→ **What this task involves**
Rewrite the lines of all the records below as a Markdown table with the columns Row and Line, giving each line its row number and omitting blank lines.
####
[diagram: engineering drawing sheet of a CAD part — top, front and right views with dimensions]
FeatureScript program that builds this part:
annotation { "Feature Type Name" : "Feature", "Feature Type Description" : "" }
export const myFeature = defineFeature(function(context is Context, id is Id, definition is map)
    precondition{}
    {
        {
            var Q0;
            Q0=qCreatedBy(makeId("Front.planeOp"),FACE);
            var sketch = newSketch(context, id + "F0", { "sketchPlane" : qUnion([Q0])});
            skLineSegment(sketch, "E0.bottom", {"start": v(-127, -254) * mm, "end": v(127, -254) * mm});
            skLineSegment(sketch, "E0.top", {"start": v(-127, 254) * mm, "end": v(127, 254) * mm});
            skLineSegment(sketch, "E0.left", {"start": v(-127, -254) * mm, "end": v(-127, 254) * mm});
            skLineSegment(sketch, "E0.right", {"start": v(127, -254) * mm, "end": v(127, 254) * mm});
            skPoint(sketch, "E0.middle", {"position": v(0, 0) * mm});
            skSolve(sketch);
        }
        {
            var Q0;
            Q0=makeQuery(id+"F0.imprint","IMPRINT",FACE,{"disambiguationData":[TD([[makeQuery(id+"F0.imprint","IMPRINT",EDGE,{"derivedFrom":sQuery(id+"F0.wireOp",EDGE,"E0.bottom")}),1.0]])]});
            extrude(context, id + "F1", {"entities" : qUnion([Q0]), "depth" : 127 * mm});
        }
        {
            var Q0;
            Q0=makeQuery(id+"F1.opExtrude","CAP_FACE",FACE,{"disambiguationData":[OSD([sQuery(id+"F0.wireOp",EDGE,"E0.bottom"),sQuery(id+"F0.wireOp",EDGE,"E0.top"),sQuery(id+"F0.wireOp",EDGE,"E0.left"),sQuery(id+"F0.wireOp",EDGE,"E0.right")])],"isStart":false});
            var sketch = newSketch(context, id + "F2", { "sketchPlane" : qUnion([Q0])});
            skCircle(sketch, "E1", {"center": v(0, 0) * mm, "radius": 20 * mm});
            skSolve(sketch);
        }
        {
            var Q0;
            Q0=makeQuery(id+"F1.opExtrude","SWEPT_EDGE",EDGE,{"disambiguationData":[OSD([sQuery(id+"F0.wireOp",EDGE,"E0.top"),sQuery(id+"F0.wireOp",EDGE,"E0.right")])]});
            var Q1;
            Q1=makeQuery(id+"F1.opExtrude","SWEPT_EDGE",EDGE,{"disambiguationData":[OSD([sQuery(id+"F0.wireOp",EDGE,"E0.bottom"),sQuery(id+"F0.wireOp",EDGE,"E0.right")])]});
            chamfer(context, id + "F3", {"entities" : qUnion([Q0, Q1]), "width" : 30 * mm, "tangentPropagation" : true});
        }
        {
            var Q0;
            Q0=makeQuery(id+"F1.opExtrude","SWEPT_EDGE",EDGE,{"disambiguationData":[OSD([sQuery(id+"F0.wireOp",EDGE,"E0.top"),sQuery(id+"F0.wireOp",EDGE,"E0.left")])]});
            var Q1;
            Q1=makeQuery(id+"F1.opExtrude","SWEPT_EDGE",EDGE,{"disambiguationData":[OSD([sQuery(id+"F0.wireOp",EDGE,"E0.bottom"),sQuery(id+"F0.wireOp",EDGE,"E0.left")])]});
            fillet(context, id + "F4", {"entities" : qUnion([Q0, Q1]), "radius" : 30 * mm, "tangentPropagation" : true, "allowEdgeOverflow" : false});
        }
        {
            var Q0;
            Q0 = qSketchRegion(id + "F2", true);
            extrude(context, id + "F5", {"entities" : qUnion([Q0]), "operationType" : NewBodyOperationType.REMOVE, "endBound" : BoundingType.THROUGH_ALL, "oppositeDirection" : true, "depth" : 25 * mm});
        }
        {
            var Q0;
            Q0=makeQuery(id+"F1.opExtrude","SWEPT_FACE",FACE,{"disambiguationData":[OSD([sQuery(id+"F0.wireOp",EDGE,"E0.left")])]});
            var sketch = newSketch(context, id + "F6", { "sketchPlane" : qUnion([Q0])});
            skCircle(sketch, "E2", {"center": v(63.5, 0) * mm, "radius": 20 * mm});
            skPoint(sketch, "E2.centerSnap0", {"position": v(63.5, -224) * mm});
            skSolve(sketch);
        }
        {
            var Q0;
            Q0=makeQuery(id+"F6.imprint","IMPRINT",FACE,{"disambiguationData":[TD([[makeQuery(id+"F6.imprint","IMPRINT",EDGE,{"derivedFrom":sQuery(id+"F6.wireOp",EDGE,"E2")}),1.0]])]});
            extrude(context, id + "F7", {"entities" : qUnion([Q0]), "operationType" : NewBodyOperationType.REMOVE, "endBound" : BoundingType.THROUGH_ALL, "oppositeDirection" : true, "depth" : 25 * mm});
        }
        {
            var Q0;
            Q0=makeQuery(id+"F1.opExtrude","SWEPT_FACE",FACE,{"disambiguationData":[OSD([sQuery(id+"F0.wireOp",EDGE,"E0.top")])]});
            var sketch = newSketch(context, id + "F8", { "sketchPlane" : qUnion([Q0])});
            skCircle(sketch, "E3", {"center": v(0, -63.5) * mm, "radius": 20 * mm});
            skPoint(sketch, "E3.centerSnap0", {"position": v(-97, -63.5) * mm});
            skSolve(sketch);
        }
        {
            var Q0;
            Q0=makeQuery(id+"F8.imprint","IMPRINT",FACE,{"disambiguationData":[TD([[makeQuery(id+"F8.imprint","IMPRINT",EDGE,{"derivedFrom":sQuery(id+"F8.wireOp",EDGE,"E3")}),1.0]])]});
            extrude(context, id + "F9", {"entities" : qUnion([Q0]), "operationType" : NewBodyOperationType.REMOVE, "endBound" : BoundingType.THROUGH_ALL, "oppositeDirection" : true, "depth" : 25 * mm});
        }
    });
####
→ **Answer**
| Row | Line |
|---|---|
| 1 | [diagram: engineering drawing sheet of a CAD part — top, front and right views with dimensions] |
| 2 | FeatureScript program that builds this part: |
| 3 | annotation { "Feature Type Name" : "Feature", "Feature Type Description" : "" } |
| 4 | export const myFeature = defineFeature(function(context is Context, id is Id, definition is map) |
| 5 |     precondition{} |
| 6 |     { |
| 7 |         { |
| 8 |             var Q0; |
| 9 |             Q0=qCreatedBy(makeId("Front.planeOp"),FACE); |
| 10 |             var sketch = newSketch(context, id + "F0", { "sketchPlane" : qUnion([Q0])}); |
| 11 |             skLineSegment(sketch, "E0.bottom", {"start": v(-127, -254) * mm, "end": v(127, -254) * mm}); |
| 12 |             skLineSegment(sketch, "E0.top", {"start": v(-127, 254) * mm, "end": v(127, 254) * mm}); |
| 13 |             skLineSegment(sketch, "E0.left", {"start": v(-127, -254) * mm, "end": v(-127, 254) * mm}); |
| 14 |             skLineSegment(sketch, "E0.right", {"start": v(127, -254) * mm, "end": v(127, 254) * mm}); |
| 15 |             skPoint(sketch, "E0.middle", {"position": v(0, 0) * mm}); |
| 16 |             skSolve(sketch); |
| 17 |         } |
| 18 |         { |
| 19 |             var Q0; |
| 20 |             Q0=makeQuery(id+"F0.imprint","IMPRINT",FACE,{"disambiguationData":[TD([[makeQuery(id+"F0.imprint","IMPRINT",EDGE,{"derivedFrom":sQuery(id+"F0.wireOp",EDGE,"E0.bottom")}),1.0]])]}); |
| 21 |             extrude(context, id + "F1", {"entities" : qUnion([Q0]), "depth" : 127 * mm}); |
| 22 |         } |
| 23 |         { |
| 24 |             var Q0; |
| 25 |             Q0=makeQuery(id+"F1.opExtrude","CAP_FACE",FACE,{"disambiguationData":[OSD([sQuery(id+"F0.wireOp",EDGE,"E0.bottom"),sQuery(id+"F0.wireOp",EDGE,"E0.top"),sQuery(id+"F0.wireOp",EDGE,"E0.left"),sQuery(id+"F0.wireOp",EDGE,"E0.right")])],"isStart":false}); |
| 26 |             var sketch = newSketch(context, id + "F2", { "sketchPlane" : qUnion([Q0])}); |
| 27 |             skCircle(sketch, "E1", {"center": v(0, 0) * mm, "radius": 20 * mm}); |
| 28 |             skSolve(sketch); |
| 29 |         } |
| 30 |         { |
| 31 |             var Q0; |
| 32 |             Q0=makeQuery(id+"F1.opExtrude","SWEPT_EDGE",EDGE,{"disambiguationData":[OSD([sQuery(id+"F0.wireOp",EDGE,"E0.top"),sQuery(id+"F0.wireOp",EDGE,"E0.right")])]}); |
| 33 |             var Q1; |
| 34 |             Q1=makeQuery(id+"F1.opExtrude","SWEPT_EDGE",EDGE,{"disambiguationData":[OSD([sQuery(id+"F0.wireOp",EDGE,"E0.bottom"),sQuery(id+"F0.wireOp",EDGE,"E0.right")])]}); |
| 35 |             chamfer(context, id + "F3", {"entities" : qUnion([Q0, Q1]), "width" : 30 * mm, "tangentPropagation" : true}); |
| 36 |         } |
| 37 |         { |
| 38 |             var Q0; |
| 39 |             Q0=makeQuery(id+"F1.opExtrude","SWEPT_EDGE",EDGE,{"disambiguationData":[OSD([sQuery(id+"F0.wireOp",EDGE,"E0.top"),sQuery(id+"F0.wireOp",EDGE,"E0.left")])]}); |
| 40 |             var Q1; |
| 41 |             Q1=makeQuery(id+"F1.opExtrude","SWEPT_EDGE",EDGE,{"disambiguationData":[OSD([sQuery(id+"F0.wireOp",EDGE,"E0.bottom"),sQuery(id+"F0.wireOp",EDGE,"E0.left")])]}); |
| 42 |             fillet(context, id + "F4", {"entities" : qUnion([Q0, Q1]), "radius" : 30 * mm, "tangentPropagation" : true, "allowEdgeOverflow" : false}); |
| 43 |         } |
| 44 |         { |
| 45 |             var Q0; |
| 46 |             Q0 = qSketchRegion(id + "F2", true); |
| 47 |             extrude(context, id + "F5", {"entities" : qUnion([Q0]), "operationType" : NewBodyOperationType.REMOVE, "endBound" : BoundingType.THROUGH_ALL, "oppositeDirection" : true, "depth" : 25 * mm}); |
| 48 |         } |
| 49 |         { |
| 50 |             var Q0; |
| 51 |             Q0=makeQuery(id+"F1.opExtrude","SWEPT_FACE",FACE,{"disambiguationData":[OSD([sQuery(id+"F0.wireOp",EDGE,"E0.left")])]}); |
| 52 |             var sketch = newSketch(context, id + "F6", { "sketchPlane" : qUnion([Q0])}); |
| 53 |             skCircle(sketch, "E2", {"center": v(63.5, 0) * mm, "radius": 20 * mm}); |
| 54 |             skPoint(sketch, "E2.centerSnap0", {"position": v(63.5, -224) * mm}); |
| 55 |             skSolve(sketch); |
| 56 |         } |
| 57 |         { |
| 58 |             var Q0; |
| 59 |             Q0=makeQuery(id+"F6.imprint","IMPRINT",FACE,{"disambiguationData":[TD([[makeQuery(id+"F6.imprint","IMPRINT",EDGE,{"derivedFrom":sQuery(id+"F6.wireOp",EDGE,"E2")}),1.0]])]}); |
| 60 |             extrude(context, id + "F7", {"entities" : qUnion([Q0]), "operationType" : NewBodyOperationType.REMOVE, "endBound" : BoundingType.THROUGH_ALL, "oppositeDirection" : true, "depth" : 25 * mm}); |
| 61 |         } |
| 62 |         { |
| 63 |             var Q0; |
| 64 |             Q0=makeQuery(id+"F1.opExtrude","SWEPT_FACE",FACE,{"disambiguationData":[OSD([sQuery(id+"F0.wireOp",EDGE,"E0.top")])]}); |
| 65 |             var sketch = newSketch(context, id + "F8", { "sketchPlane" : qUnion([Q0])}); |
| 66 |             skCircle(sketch, "E3", {"center": v(0, -63.5) * mm, "radius": 20 * mm}); |
| 67 |             skPoint(sketch, "E3.centerSnap0", {"position": v(-97, -63.5) * mm}); |
| 68 |             skSolve(sketch); |
| 69 |         } |
| 70 |         { |
| 71 |             var Q0; |
| 72 |             Q0=makeQuery(id+"F8.imprint","IMPRINT",FACE,{"disambiguationData":[TD([[makeQuery(id+"F8.imprint","IMPRINT",EDGE,{"derivedFrom":sQuery(id+"F8.wireOp",EDGE,"E3")}),1.0]])]}); |
| 73 |             extrude(context, id + "F9", {"entities" : qUnion([Q0]), "operationType" : NewBodyOperationType.REMOVE, "endBound" : BoundingType.THROUGH_ALL, "oppositeDirection" : true, "depth" : 25 * mm}); |
| 74 |         } |
| 75 |     }); |